UNIQUE LIVE-CAPTIONING SOFTWARE
SOVO’s proprietary live-captioning software is unique on many aspects including its multi-modality, based on the best speech recognition engine, a computer game joystick and a graphical user interface to allow our live captioners to produce the best possible captions using the input mode that is most appropriate to the task, in realtime. The software is especially efficient when captioning high speech rate, unscripted content.
The STDirect speech recognition sub-system relies on “acoustic models” which represent all the different sounds that make up words in a given language. These models have been built with advanced artificial intelligence techniques powered through very large server farms composed of hundreds of computing processors using tens of thousands of hours of carefully annotated audio files. SOVO is leading the way in applying deep learning technologies to the task of respeaking for the production of closed captions for live broadcasts. The resulting high-performance acoustic models are speaker independent, such that they do not need to be trained for the particular voice of the captioner. This leads to more consistent quality results.
Version 8.0 of the STDirect software also introduces Dynamic-LM technology. Aside from the acoustic models, another key component of a speech recognition system is the language model which take into account the probabilities for words and sequence of words in a specific language or domain. The Dynamic-LM technology allows the use of very complex, arbitrarily large language models that cover a sub-domain or language with unmatched precision. As one particular example of the use of this technology, SOVO leverages a very detailed sub-grammar for representing numbers with all variations of decimals, fractions, orders, etc. Achieving superior accuracy on numbers and all their variations is of course of critical importance for caption intelligibility in domains such as business, public affairs, sports, weather, and more.

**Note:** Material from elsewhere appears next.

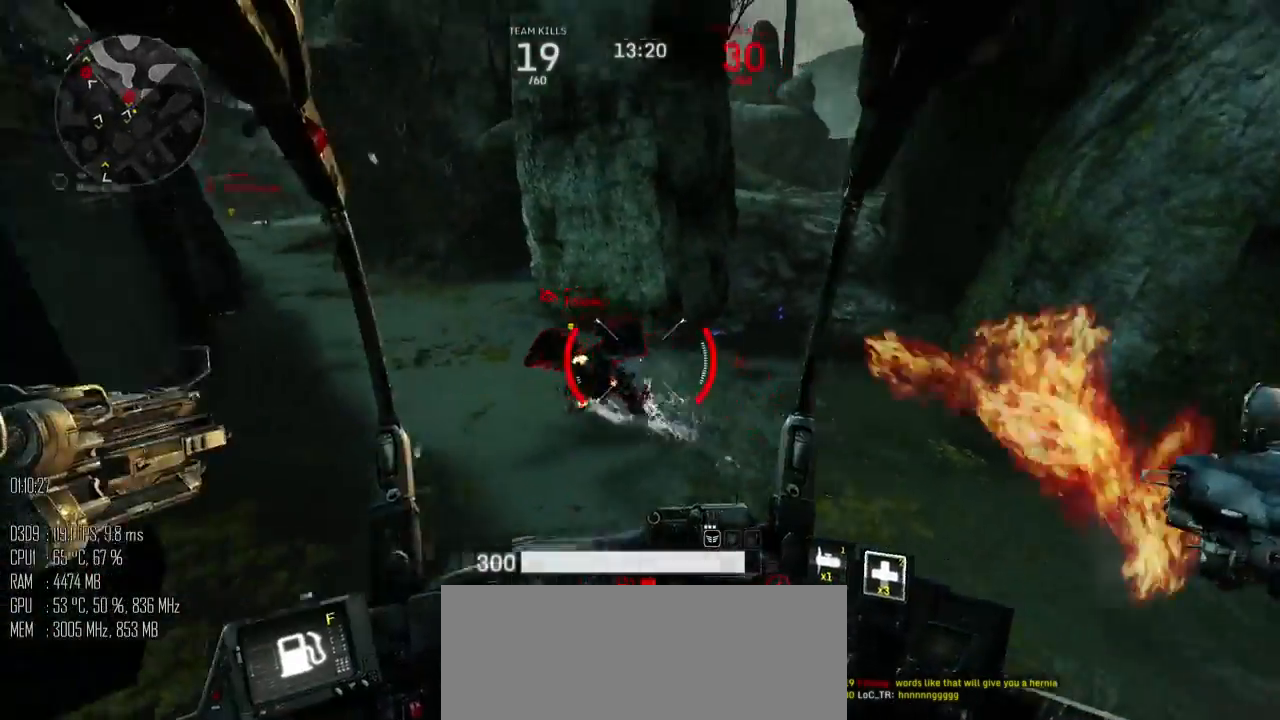
{"keys": ["w"], "mouse": [], "mouse_move": "down-right", "events": [[67, "a", "up"], [150, "mouse_right", "down"], [217, "mouse_right", "up"], [284, "space", "up"]]}
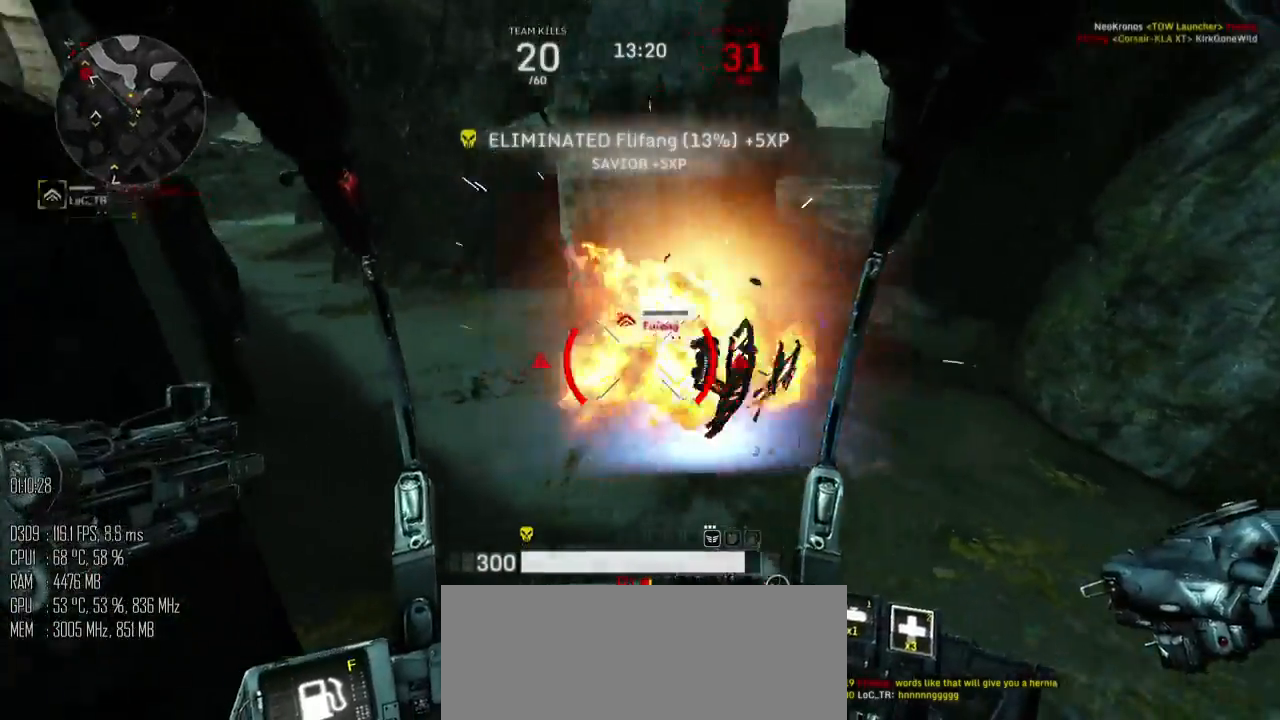
{"keys": ["a", "shift_l"], "mouse": [], "mouse_move": "left", "events": [[117, "a", "down"], [250, "w", "up"], [434, "shift_l", "down"]]}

Aside from their voice, the live captioners use a joystick to input punctuation and special characters or text indicating either a change of speaker, background noises, clapping or other. This allows the captioner not to have to verbalize every period, comma, or other character that is often required, thus yielding a faster, more fluid and precise delivery of the live captions, especially when the speech rate is high. Finally, a custom-designed graphical interface allows the captioners to “click” words or other prepared text to be sent through in combination with the rest of the captions. This gives tremendous flexibility to the voice writers in delivering the best possible live captions. Complex, single-event names of teams or players (for instance the Ukrainian bobsleigh team members during a winter Olympics) or the specific name of a small town in Northern Manitoba can be prepared ahead of time (or even in realtime during production) and “clicked” through as an alternative to using voice input. Any scripted material available ahead of time can also be prepared to use directly in this user interface to reach 100% accuracy during these specific segments.

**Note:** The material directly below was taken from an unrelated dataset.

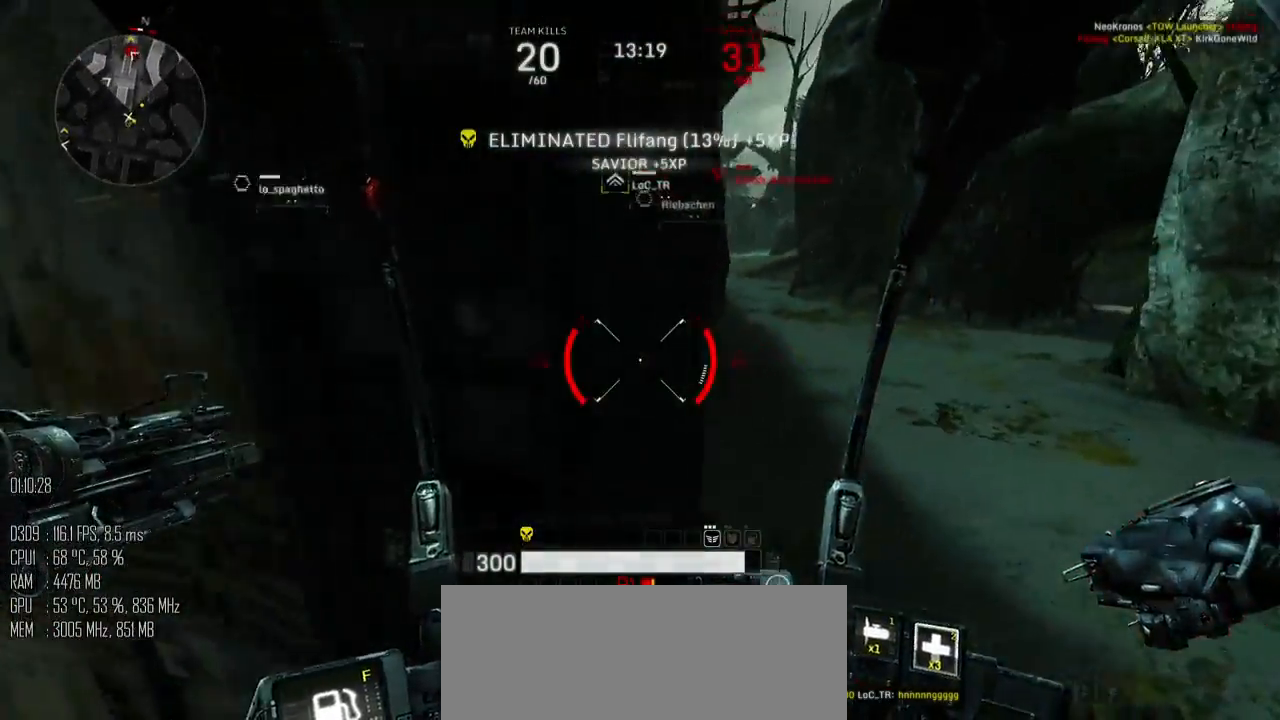
{"keys": ["a", "s"], "mouse": [], "mouse_move": "still", "events": [[17, "shift_l", "up"], [234, "s", "down"]]}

SOVO’s software architecture, unique in the industry, also allows the sharing of data, hardware and software among the entire group of voice writers working at SOVO. The server approach used by SOVO, contrary to an approach where each speaker uses personal dictation software running on their own computer, permits tapping much more powerful centralized software and hardware resources. Furthermore, the approach lets each captioner benefit immediately from system changes provided by their colleagues over the years in order to achieve better performance. In other organizations, captioners often work in silos and can hardly share new words, grammars or other improvements to solve transcription problems.